Tungsten electrodes on their way with improved anode designFebruary 28, 2014
Tungsten electrodes are on their way with improved anode design
The tungsten electrodes needed for LPP’s next set of experiments are rolling forward. The electrodes are needed to eliminate impurities, and cleaner plasma is expected to raise density and yield in the tiny plasmoids where fusion reactions take place. They are on track to be installed by mid-May. The tungsten blank for the cathode (the larger outer electrode) has been completed by Tungsten Heavy Powder and is being shipped to New Jersey. There another company, New Jersey Precision Technology, will machine the block into the exact shape required, a complex process expected to take about 10 weeks.
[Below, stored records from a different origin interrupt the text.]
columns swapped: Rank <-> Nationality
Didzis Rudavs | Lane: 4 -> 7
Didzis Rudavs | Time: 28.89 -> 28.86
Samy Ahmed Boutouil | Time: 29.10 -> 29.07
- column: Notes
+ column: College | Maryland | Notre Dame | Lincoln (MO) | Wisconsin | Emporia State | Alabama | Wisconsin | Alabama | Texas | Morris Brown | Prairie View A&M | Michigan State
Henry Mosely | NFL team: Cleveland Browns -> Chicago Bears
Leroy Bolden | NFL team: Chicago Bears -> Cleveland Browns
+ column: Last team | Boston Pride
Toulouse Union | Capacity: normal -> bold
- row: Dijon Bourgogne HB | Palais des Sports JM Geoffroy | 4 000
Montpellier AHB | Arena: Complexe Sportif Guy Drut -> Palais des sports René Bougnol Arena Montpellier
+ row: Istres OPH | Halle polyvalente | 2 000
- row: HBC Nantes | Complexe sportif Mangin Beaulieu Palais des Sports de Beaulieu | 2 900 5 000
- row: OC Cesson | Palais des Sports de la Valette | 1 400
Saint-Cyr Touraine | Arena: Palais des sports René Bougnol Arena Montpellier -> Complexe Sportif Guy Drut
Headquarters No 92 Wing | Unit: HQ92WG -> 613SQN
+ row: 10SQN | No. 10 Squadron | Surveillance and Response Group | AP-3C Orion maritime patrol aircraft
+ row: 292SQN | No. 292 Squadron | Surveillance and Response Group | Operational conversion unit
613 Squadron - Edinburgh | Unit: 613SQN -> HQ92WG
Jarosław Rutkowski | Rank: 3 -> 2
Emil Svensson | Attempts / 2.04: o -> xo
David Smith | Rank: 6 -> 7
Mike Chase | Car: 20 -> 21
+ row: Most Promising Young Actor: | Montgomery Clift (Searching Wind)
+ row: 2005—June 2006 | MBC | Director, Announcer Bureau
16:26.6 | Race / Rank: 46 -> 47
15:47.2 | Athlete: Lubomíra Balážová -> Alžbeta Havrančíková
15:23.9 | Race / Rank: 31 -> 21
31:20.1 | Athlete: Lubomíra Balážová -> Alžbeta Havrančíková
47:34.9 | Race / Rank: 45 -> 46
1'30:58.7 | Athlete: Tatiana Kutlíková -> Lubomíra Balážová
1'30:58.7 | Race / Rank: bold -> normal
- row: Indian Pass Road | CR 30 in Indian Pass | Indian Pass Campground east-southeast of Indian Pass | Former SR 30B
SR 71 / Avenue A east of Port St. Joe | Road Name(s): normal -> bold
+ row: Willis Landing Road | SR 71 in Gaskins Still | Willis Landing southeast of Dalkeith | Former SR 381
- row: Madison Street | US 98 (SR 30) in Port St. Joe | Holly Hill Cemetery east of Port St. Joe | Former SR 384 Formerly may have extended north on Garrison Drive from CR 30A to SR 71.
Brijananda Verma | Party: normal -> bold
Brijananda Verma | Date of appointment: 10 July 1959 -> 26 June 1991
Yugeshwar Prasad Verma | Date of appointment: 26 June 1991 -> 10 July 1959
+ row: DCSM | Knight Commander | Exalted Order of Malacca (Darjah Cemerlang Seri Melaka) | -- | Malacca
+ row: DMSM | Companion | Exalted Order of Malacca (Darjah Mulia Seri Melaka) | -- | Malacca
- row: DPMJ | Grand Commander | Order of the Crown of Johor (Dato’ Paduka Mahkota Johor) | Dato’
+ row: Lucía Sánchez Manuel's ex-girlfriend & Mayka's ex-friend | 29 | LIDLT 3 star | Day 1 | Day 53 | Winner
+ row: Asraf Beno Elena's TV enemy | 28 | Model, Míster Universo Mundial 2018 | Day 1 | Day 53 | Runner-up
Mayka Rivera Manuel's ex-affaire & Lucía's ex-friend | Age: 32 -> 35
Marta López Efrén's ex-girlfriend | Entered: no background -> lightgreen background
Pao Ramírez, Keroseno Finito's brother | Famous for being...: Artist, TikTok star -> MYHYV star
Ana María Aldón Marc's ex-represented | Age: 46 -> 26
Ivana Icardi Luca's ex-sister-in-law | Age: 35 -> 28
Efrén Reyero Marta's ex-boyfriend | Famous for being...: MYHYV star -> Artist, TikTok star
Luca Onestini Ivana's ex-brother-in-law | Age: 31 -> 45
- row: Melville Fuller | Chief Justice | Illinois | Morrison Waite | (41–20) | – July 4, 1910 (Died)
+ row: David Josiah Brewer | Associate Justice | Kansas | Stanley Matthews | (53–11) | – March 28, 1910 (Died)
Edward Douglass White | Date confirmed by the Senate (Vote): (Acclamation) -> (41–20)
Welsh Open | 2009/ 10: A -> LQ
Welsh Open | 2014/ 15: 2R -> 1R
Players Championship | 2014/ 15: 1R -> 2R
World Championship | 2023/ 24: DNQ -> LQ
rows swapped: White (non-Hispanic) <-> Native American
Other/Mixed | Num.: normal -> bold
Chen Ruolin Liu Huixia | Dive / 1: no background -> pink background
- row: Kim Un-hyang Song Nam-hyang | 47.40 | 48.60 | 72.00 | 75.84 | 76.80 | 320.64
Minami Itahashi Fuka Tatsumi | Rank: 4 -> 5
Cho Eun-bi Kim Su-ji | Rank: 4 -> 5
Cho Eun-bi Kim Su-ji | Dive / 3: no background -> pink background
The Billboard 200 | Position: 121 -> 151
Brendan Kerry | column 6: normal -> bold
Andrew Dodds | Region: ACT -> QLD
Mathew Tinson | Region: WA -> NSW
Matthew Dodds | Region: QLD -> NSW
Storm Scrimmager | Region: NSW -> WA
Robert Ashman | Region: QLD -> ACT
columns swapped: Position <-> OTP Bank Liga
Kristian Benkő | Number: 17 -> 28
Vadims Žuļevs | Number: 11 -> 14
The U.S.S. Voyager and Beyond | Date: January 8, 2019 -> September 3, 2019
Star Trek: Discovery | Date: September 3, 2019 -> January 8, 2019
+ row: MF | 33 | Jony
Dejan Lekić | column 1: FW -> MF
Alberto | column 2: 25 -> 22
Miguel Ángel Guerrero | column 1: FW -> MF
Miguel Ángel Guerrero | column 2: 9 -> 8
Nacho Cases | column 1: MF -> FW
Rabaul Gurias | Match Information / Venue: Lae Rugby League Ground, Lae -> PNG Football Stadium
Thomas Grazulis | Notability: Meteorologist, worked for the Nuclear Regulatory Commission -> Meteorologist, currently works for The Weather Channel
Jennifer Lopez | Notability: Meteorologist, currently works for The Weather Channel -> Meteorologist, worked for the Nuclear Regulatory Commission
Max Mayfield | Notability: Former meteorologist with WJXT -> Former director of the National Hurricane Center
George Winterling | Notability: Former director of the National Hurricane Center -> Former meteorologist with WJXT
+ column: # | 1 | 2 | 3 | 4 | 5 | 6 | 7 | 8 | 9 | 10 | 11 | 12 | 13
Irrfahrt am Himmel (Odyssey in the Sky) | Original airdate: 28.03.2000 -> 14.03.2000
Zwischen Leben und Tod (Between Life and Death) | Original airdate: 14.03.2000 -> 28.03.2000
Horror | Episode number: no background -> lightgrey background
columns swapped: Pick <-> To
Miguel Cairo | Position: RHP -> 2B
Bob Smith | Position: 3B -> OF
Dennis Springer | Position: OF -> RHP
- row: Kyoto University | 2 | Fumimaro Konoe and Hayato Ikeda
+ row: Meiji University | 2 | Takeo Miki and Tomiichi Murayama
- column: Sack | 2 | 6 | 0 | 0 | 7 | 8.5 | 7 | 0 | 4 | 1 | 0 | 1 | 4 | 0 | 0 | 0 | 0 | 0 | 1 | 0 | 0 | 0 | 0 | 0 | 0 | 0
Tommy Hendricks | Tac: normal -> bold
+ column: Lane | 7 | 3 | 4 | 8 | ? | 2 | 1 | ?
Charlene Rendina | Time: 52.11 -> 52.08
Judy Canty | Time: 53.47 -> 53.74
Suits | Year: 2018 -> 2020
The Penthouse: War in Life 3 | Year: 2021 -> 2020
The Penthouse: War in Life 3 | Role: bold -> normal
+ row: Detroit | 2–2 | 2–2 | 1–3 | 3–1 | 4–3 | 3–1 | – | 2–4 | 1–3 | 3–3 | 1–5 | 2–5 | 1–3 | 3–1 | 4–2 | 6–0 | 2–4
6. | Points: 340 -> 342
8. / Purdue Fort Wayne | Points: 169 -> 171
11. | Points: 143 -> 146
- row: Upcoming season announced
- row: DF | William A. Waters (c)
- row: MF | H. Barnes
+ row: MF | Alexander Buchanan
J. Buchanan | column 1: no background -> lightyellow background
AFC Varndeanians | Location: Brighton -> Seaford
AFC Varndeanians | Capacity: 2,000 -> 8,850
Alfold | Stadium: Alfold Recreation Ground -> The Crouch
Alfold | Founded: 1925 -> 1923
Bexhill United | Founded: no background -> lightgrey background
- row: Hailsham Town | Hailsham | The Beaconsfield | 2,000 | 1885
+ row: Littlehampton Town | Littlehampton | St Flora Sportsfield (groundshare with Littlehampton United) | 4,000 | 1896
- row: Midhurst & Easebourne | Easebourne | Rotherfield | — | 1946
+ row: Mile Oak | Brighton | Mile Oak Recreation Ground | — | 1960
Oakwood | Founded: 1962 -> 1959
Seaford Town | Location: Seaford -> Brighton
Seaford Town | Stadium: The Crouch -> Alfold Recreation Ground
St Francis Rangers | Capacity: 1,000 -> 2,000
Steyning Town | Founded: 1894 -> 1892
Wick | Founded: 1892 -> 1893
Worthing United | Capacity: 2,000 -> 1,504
In the meantime, LPP’s research team decided that the tungsten anode needed an improved design. Calculations by Chief Scientist Eric Lerner indicated that the highest current anticipated with FF-1 will be 2.8 Mega-Amperes, about twice the highest yet achieved. Lerner’s calculations showed this high current could cause arcing at the joint between the anode and its steel base. So the anode was redesigned into a plate-and-cylinder combination shape so that the anode, like the cathode, will connect to the rest of the circuit outside the vacuum chamber. Not only will this design eliminate any possibility of plasma impurities from arcing, but by spreading the current at the join out into a larger diameter, it will eliminate any arcing at all, even at the highest currents. LPP Consultant John Thompson and LPP Board of Advisors member Rudy Frisch helped with the anode design and the corresponding design of a “ring of steel” that will apply even pressure to the anode connection, ensuring no arcing. With the re-design, the anode, too, is now being manufactured in time for May installation.